What is the recommended way to run N workers asynchronously?

Given this code for a worker

using HTTP, JSON3, BenchmarkTools

function worker(name, n)
    println("worker-$name")
    response = HTTP.request("GET", "https://qrng.anu.edu.au/API/jsonI.php?length=$(n)&type=uint16")
    json = JSON3.read(String(response.body))
    sum(json["data"])
end

How should I run 10 of these and combine the result to an array?
Can I do it with Channels, 10 workers writing to a channel, and one reader reading from it?

1 Like

You can use “Task farm” pattern from this tutorial.

using HTTP, JSON3
using Base.Threads: @spawn

umap(f, xs; kwargs...) = umap(f, Any, xs; kwargs...)
function umap(f, TY::Type, xs::Channel; ntasks = Threads.nthreads(), buffersize = ntasks)
    return Channel{TY}(buffersize) do ys
        @sync for i in 1:ntasks
            @spawn for x in xs
                put!(ys, f(i, x))
            end
        end
    end
end

function calc(nworkers = 10, nreqs = 100)
    xs = Channel{Int}(Inf)
    for _ in 1:nreqs
        put!(xs, 1)
    end
    close(xs)

    res = umap(Int, xs; ntasks = nworkers, buffersize = nreqs) do name, n
        println("worker-$name")
        response = HTTP.request("GET", "https://qrng.anu.edu.au/API/jsonI.php?length=$(n)&type=uint16")
        json = JSON3.read(String(response.body))
        sum(json["data"])
    end

    collect(res)
end

calc() # long list of worker name and vector of numbers in the end.

Here @spawn is used, which can be an overkill, you can change it to @async, but it really doesn’t matter in this case.

2 Likes

Thanks! It took some time to read it properly. There are a lot of details, but for me, the novelties were that you can fill a Channel, and then close it before reading from it. And the Channel takes the first argument a function that it executes, which in this case @spawns tasks.

1 Like

I was trying to solve this yesterday, but I couldn’t make the code work. I was now able to fix that code, which is a lot simpler, although not as powerful.

using HTTP, JSON

function worker(sums, name, n)
    println("worker-$name")
    r = HTTP.request("GET", "https://qrng.anu.edu.au/API/jsonI.php?length=$(n)&type=uint16")
    r = JSON.parse(String(r.body))
    put!(sums, sum(r["data"]))
end

function runner()
    sums = Channel{Integer}(Inf)
    @sync for i in 1:10
        @async worker(sums, i, 2)
    end
    close(sums)
    collect(sums)
end

If you are using @async only, there is no need for Channel as an output. Since everything is executed on the same thread, there are no race conditions and simple Vector is more than enough.
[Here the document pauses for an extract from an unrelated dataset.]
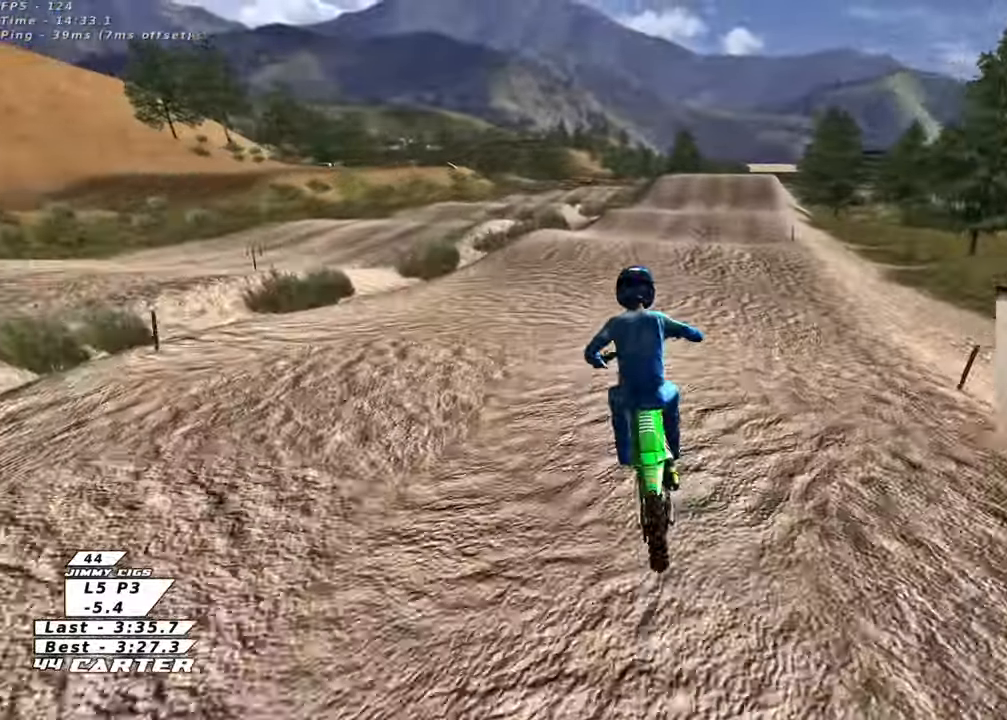
{"buttons": ["R2"], "left_stick": "down-left", "right_stick": "center", "events": [[67, "left_stick", "down-right"], [267, "left_stick", "up-right"], [383, "left_stick", "up-left"], [467, "left_stick", "down-left"]]}
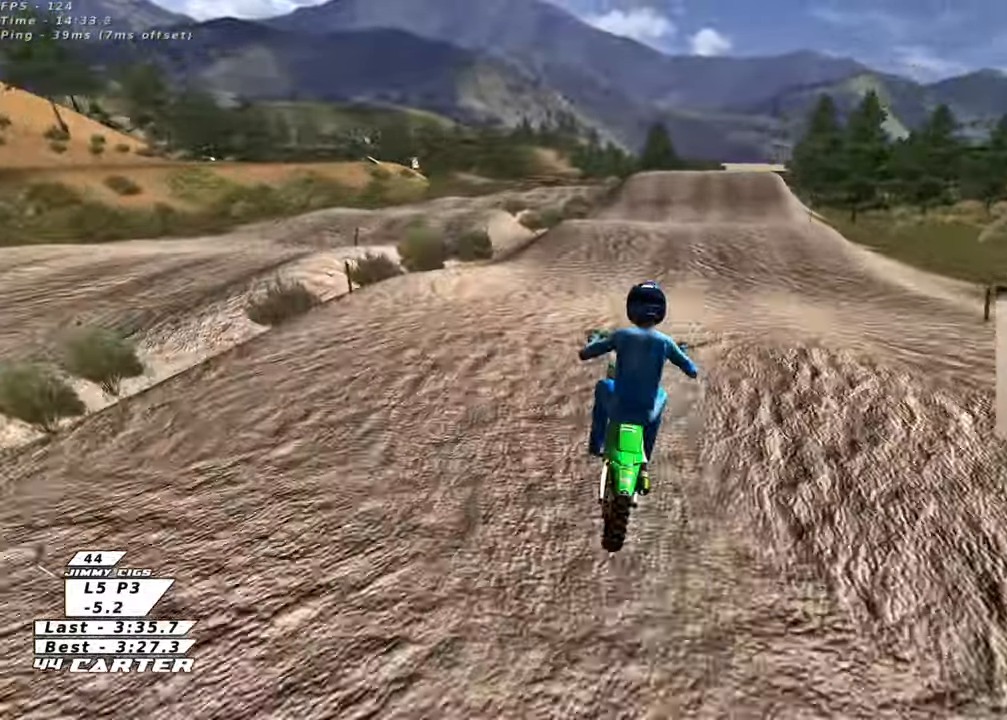
{"buttons": [], "left_stick": "up-left", "right_stick": "center", "events": [[67, "A", "down"], [83, "left_stick", "up-right"], [167, "A", "up"], [200, "R2", "up"], [350, "X", "down"], [367, "left_stick", "up-left"], [450, "X", "up"]]}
With that said, Channel is extremely useful and is rather easy to use. So in the long run, it’s better to use it, since you can switch from async to multithreading almost without changing your code.

With regard to your first comment, the most surprising thing for me was that for loop for Channel is asynchronous and multithreaded by default. One can understand how it works, but really, this making writing multithreading code as simple as writing usual synchronous.

The difference between asynchronous and threaded is a bit hazy for me in Julia. I know what it means generally.
If I get it, @spawn starts Tasks that are an asynchronous concept. If Julia has one thread, it’s asynchronous. If Julia has more threads, they may run in multiple threads. Correct?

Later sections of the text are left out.